### What is expected:
Wherever the string "volume" turns up in the data, copy the whole line.
++++ Available records
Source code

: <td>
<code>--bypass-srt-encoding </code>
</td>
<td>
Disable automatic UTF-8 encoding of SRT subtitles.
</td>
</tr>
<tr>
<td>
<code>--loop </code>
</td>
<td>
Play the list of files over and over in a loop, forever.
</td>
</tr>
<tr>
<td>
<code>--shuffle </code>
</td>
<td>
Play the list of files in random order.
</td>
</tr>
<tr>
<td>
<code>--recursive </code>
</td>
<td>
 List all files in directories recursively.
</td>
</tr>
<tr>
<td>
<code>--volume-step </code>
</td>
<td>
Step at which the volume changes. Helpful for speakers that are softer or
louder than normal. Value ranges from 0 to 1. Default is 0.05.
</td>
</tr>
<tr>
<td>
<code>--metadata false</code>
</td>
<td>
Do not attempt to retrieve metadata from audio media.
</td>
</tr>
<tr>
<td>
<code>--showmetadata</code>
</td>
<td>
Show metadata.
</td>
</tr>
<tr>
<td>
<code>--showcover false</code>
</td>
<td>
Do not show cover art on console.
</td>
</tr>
++++++++
### Result of this exercise:
<code>--volume-step </code>
Step at which the volume changes. Helpful for speakers that are softer or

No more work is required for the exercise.